A faithful copy is required: transcribe each line below exactly, minus the pictures.

(Data section Opens)

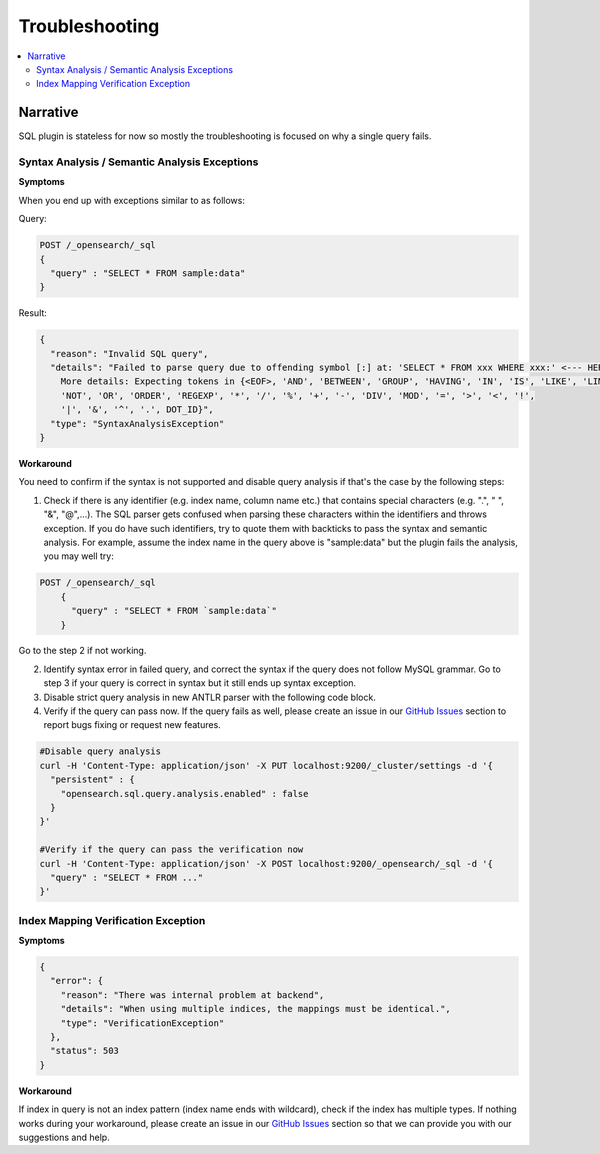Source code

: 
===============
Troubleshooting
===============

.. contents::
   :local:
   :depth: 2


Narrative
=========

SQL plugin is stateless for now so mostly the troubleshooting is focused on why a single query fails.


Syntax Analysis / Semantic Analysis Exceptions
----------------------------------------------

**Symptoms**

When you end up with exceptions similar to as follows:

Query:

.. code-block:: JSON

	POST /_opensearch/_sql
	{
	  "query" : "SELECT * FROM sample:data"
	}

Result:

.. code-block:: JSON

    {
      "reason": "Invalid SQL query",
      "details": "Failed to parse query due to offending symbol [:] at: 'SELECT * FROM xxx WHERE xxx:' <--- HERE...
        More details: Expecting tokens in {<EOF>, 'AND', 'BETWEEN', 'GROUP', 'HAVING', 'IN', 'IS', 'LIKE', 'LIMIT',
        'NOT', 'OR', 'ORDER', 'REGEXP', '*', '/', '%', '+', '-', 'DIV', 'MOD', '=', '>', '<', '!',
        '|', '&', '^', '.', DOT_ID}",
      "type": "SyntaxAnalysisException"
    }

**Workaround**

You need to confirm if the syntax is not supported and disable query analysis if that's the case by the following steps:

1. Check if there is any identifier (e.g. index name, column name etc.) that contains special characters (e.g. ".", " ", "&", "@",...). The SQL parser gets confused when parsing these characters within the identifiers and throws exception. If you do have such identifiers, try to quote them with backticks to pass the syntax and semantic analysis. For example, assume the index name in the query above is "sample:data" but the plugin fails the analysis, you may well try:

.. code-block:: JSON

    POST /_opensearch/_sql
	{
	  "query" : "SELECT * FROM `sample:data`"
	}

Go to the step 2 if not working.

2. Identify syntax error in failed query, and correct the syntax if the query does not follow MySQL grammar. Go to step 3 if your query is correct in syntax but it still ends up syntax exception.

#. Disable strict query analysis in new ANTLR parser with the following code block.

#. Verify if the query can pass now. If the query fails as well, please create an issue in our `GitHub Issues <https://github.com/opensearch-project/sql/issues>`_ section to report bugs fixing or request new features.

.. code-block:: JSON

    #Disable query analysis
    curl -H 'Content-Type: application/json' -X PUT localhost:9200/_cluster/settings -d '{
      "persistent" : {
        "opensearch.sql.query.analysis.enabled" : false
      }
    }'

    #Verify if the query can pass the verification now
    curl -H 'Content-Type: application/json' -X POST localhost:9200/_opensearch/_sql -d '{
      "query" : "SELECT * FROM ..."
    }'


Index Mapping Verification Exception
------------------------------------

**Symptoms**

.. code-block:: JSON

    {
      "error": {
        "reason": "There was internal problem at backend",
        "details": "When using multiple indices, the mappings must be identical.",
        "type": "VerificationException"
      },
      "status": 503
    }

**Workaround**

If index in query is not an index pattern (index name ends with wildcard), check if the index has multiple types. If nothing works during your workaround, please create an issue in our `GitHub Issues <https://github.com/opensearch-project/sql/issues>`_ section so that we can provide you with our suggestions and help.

(Data section Closes)

Answer to this problem
Source code

: 
===============
Troubleshooting
===============

.. contents::
   :local:
   :depth: 2


Narrative
=========

SQL plugin is stateless for now so mostly the troubleshooting is focused on why a single query fails.


Syntax Analysis / Semantic Analysis Exceptions
----------------------------------------------

**Symptoms**

When you end up with exceptions similar to as follows:

Query:

.. code-block:: JSON

	POST /_opensearch/_sql
	{
	  "query" : "SELECT * FROM sample:data"
	}

Result:

.. code-block:: JSON

    {
      "reason": "Invalid SQL query",
      "details": "Failed to parse query due to offending symbol [:] at: 'SELECT * FROM xxx WHERE xxx:' <--- HERE...
        More details: Expecting tokens in {<EOF>, 'AND', 'BETWEEN', 'GROUP', 'HAVING', 'IN', 'IS', 'LIKE', 'LIMIT',
        'NOT', 'OR', 'ORDER', 'REGEXP', '*', '/', '%', '+', '-', 'DIV', 'MOD', '=', '>', '<', '!',
        '|', '&', '^', '.', DOT_ID}",
      "type": "SyntaxAnalysisException"
    }

**Workaround**

You need to confirm if the syntax is not supported and disable query analysis if that's the case by the following steps:

1. Check if there is any identifier (e.g. index name, column name etc.) that contains special characters (e.g. ".", " ", "&", "@",...). The SQL parser gets confused when parsing these characters within the identifiers and throws exception. If you do have such identifiers, try to quote them with backticks to pass the syntax and semantic analysis. For example, assume the index name in the query above is "sample:data" but the plugin fails the analysis, you may well try:

.. code-block:: JSON

    POST /_opensearch/_sql
	{
	  "query" : "SELECT * FROM `sample:data`"
	}

Go to the step 2 if not working.

2. Identify syntax error in failed query, and correct the syntax if the query does not follow MySQL grammar. Go to step 3 if your query is correct in syntax but it still ends up syntax exception.

#. Disable strict query analysis in new ANTLR parser with the following code block.

#. Verify if the query can pass now. If the query fails as well, please create an issue in our `GitHub Issues <https://github.com/opensearch-project/sql/issues>`_ section to report bugs fixing or request new features.

.. code-block:: JSON

    #Disable query analysis
    curl -H 'Content-Type: application/json' -X PUT localhost:9200/_cluster/settings -d '{
      "persistent" : {
        "opensearch.sql.query.analysis.enabled" : false
      }
    }'

    #Verify if the query can pass the verification now
    curl -H 'Content-Type: application/json' -X POST localhost:9200/_opensearch/_sql -d '{
      "query" : "SELECT * FROM ..."
    }'


Index Mapping Verification Exception
------------------------------------

**Symptoms**

.. code-block:: JSON

    {
      "error": {
        "reason": "There was internal problem at backend",
        "details": "When using multiple indices, the mappings must be identical.",
        "type": "VerificationException"
      },
      "status": 503
    }

**Workaround**

If index in query is not an index pattern (index name ends with wildcard), check if the index has multiple types. If nothing works during your workaround, please create an issue in our `GitHub Issues <https://github.com/opensearch-project/sql/issues>`_ section so that we can provide you with our suggestions and help.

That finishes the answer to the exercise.